Thursday
Jun. 17, 1999
From June to December
Poems: "From June to December," a summer villanelle by Wendy Cope, from Making Cocoa for Kingsley Amis (Faber & Faber).
Twenty-seven years ago today, 1972, at 2:30 in the morning, five men were caught trying to bug the offices of the Democratic National Committee in the WATERGATE Complex in Washington. Two days later on the front page of the Washington Post, Bob Woodward and Carl Bernstein began their Watergate stories.
It's the birthday in 1966, Long Island, of LAURIE FOOS, author of the surrealist novels Ex Utero (1995), the tale of a woman who takes a shopping trip and along the way discovers that she has lost her uterus; Portrait of the Walrus by a Young Artist, subtitled A Novel About Art, Bowling, Pizza, Sex, and Hair Spray (1997); her next novel, Twinship, is due out this September. She says, "I write about the inner lives of women, those things which are taboo, to make things seem absurd and grotesque, because as Flannery O'Connor said, it takes drastic measures to open the reader's eyes."
It's the birthday in Illinois, 1955, of JO ANN BEARD, author of the memoir Boys of My Youth that came out last year. She was working as a secretary at the University of Iowa physics department in November 1991 when a student there gunned down five members of the department. She'd left work early that day to tend to her sick dog at home. She wrote about it in a piece for the New Yorker, called "The Fourth State of Matter," and then expanded it with memories of growing up in the '60s into Boys of My Youth.
It's the birthday of THOMAS SWAN, born in Pittsburgh, 1928, the author of suspense novels of the art world; like The Davinci Deception (1990); The Cezanne Chase (1996); and The Final Faberge, due out in September.
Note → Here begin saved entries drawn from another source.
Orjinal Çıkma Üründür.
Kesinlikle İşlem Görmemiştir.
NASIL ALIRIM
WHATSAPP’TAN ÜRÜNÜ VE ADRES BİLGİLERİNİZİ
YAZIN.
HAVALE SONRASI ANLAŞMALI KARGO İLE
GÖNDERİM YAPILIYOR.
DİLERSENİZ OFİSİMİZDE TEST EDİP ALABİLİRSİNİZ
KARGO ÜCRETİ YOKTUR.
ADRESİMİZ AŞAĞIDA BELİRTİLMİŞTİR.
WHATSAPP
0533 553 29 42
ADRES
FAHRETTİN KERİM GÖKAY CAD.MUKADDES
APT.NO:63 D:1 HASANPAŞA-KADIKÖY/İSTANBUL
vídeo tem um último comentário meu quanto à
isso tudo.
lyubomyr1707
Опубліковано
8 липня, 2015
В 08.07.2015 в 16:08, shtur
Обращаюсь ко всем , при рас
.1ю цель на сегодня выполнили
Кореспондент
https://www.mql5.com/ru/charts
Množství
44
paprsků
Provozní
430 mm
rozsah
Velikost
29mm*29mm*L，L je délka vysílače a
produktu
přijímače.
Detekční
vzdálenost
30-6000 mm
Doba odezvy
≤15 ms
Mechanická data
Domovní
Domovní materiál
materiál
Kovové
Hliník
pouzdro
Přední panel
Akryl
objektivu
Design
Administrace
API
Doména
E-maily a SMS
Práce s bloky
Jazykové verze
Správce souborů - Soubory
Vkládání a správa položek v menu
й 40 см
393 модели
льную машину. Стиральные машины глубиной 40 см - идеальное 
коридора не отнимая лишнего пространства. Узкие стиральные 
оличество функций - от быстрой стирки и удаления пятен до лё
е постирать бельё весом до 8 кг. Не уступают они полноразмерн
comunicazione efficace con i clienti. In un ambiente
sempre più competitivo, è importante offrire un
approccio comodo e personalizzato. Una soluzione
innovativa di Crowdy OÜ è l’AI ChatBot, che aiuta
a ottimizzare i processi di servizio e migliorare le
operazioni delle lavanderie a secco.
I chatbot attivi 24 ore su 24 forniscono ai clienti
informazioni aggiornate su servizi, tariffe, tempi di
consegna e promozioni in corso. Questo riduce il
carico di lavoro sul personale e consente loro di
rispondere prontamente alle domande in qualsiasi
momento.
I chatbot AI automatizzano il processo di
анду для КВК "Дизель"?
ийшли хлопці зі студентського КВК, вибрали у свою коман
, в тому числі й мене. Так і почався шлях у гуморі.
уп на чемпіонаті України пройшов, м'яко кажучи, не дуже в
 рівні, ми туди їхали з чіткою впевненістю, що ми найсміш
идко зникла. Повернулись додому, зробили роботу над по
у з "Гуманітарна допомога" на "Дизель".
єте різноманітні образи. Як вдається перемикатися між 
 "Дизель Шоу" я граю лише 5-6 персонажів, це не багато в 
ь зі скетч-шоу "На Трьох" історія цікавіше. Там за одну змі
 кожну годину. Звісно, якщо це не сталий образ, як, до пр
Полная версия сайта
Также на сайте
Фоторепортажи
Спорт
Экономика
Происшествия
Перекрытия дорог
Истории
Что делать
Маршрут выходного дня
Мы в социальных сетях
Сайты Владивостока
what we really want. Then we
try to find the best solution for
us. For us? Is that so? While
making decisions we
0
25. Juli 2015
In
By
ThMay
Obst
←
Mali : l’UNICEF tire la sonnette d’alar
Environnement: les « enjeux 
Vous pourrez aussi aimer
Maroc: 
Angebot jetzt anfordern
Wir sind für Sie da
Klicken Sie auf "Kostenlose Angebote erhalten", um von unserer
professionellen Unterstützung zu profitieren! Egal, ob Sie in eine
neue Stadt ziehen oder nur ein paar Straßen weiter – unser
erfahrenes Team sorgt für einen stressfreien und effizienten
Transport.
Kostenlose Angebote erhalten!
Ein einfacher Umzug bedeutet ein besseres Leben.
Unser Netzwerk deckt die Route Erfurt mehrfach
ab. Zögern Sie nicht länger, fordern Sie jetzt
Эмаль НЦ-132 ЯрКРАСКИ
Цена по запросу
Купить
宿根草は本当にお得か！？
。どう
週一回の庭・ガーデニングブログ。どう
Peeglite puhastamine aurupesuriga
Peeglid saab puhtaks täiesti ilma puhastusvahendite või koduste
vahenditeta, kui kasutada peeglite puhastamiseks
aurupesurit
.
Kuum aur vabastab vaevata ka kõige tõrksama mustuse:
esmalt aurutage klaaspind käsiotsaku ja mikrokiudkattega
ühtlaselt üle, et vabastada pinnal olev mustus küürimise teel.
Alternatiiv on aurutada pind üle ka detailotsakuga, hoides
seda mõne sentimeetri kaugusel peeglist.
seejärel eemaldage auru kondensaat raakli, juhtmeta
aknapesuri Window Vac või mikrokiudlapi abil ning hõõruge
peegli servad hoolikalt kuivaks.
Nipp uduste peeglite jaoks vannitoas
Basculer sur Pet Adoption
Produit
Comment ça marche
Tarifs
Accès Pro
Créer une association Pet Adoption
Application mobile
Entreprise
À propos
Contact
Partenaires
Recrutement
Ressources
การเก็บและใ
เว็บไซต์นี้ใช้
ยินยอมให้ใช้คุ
It's the birthday of the Harlem Renaissance poet, songwriter, and novelist JAMES WELDON JOHNSON, born in Jacksonville, Florida, 1871, best remembered for The Autobiography of an Ex-Colored Man.
It's the birthday in Lincolnshire, England, 1703, of JOHN WESLEY, who with his brother, Charles, founded the Methodist movement in the Church of England. The term "Methodists" was originally a derisive nickname for students who took a "methodical" approach to Bible study and prayer.